Il me paraît assez étrange mr que le seul catholique romain qui jamais ait été le panégyriste de la liberté de Genève & de son gouvernement trouve un adversaire dans un Genevois.
Ce qui doit me surprendre & m'affliger davantage c'est que ce Genevois soit m. le ministre Vernet. Il n'y a personne dans votre ville sur l'indulgence de qui j'aurais dû compter autant que sur la sienne. C'est lui qui le premier m'engagea à venir dans votre république; c'est lui qui eut la bonté de faire imprimer en 1754 chez le sr Philibert, la première édition qui parut dans ce pays de la même histoire qu'il veut aujourd'hui condamner. Cette histoire à la vérité était toute tronquée, très défigurée & infiniment trop libre; mais il ne l'honora pas moins de tous ses soins. C'est lui qui en corrigea les feuilles; c'est lui qui daigna l'honorer d'une préface remplie des plus grands éloges; c'est lui enfin qui me proposa de donner sous ses yeux ma véritable édition, & de lui adresser mon manuscrit. Son zèle même alla jusqu'à prétendre que je lui avais fait cette ouverture neuf années auparavant. Ses bons offices en cela allaient beaucoup plus loin que sa mémoire; car je vous jure mr que je n'avais jamais osé penser à prendre la liberté de le charger du fardeau de cette édition.

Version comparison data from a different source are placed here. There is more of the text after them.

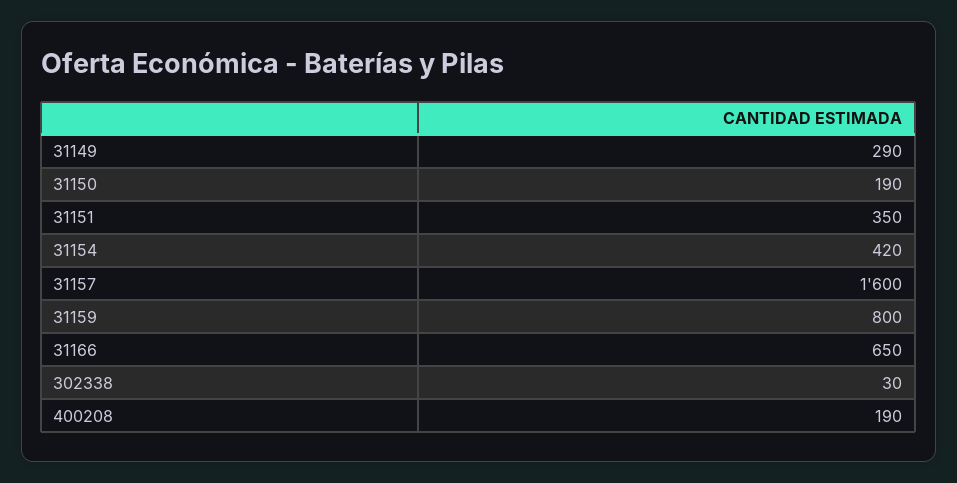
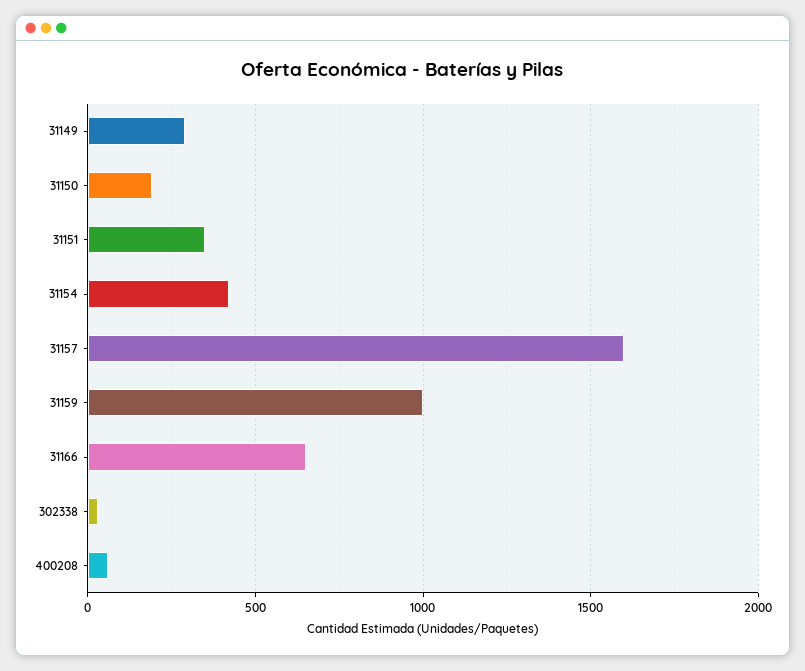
31159: 800 -> 1000
400208: 190 -> 50

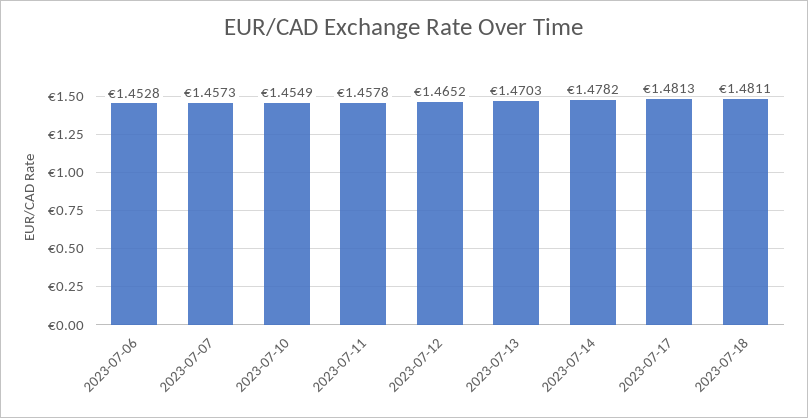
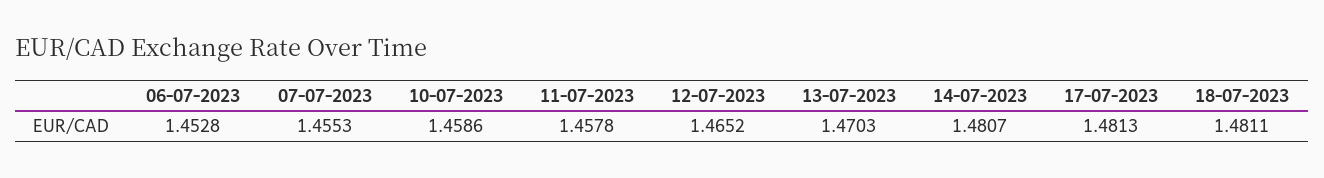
2023-07-07: 1.4573 -> 1.4553
2023-07-10: 1.4549 -> 1.4586
2023-07-14: 1.4782 -> 1.4807

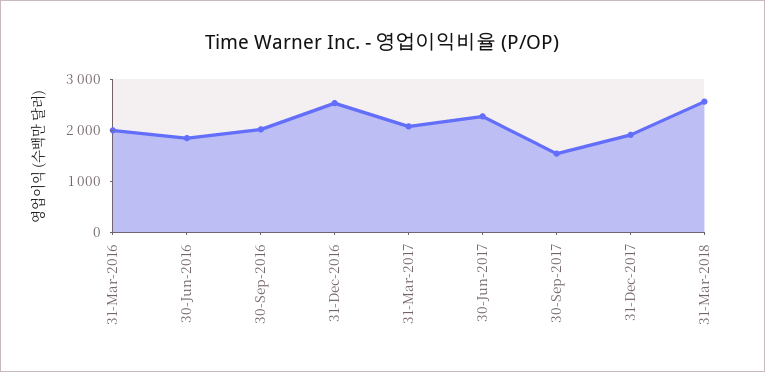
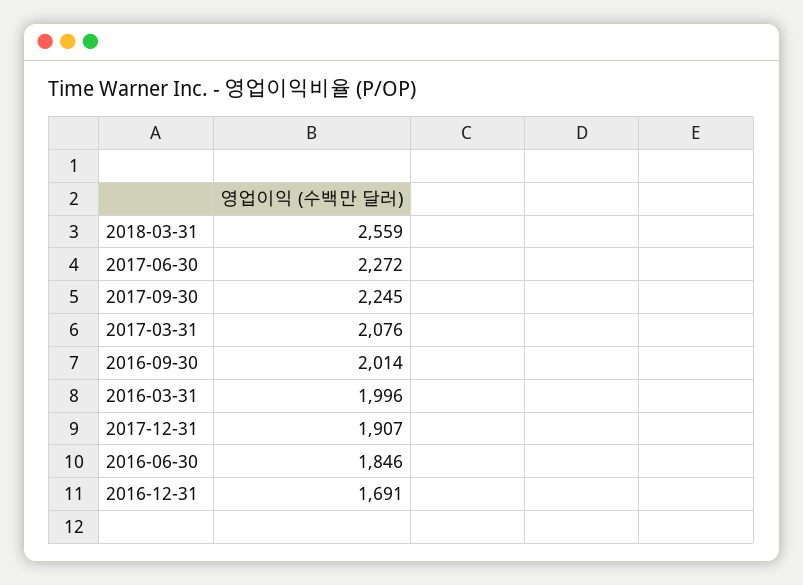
31-Dec-2016: 2600 -> 1691
30-Sep-2017: 1600 -> 2245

Ce fut encore lui mr qui m'apprit pendant que j'étais à Colmar que messs Cramer avaient dessein d'imprimer le même ouvrage; & c'est ce qui disposa l'un des frères Cramer à venir me chercher à Colmar & à m'amener à Genève. Il n'y a offre de service que m. le ministre Vernet n'ait bien voulu me faire; il n'y a sorte d'insinuation qu'il n'ait daigné employer pour m'enhardir à recevoir l'honneur qu'il m'a voulu faire d'être deux fois mon éditeur.

Vous jugerez aisément mr de la vérité de tous ces faits par quelques feuilles de ses lettres que le hasard m'a fait retrouver. Je souligne les endroits qui prouvent toutes ses anciennes bontés; & je dois encore avoir à Lausanne une douzaine de ses lettres dans lesquelles sa bienveillance & son empressement s'expliquent en termes beaucoup plus forts.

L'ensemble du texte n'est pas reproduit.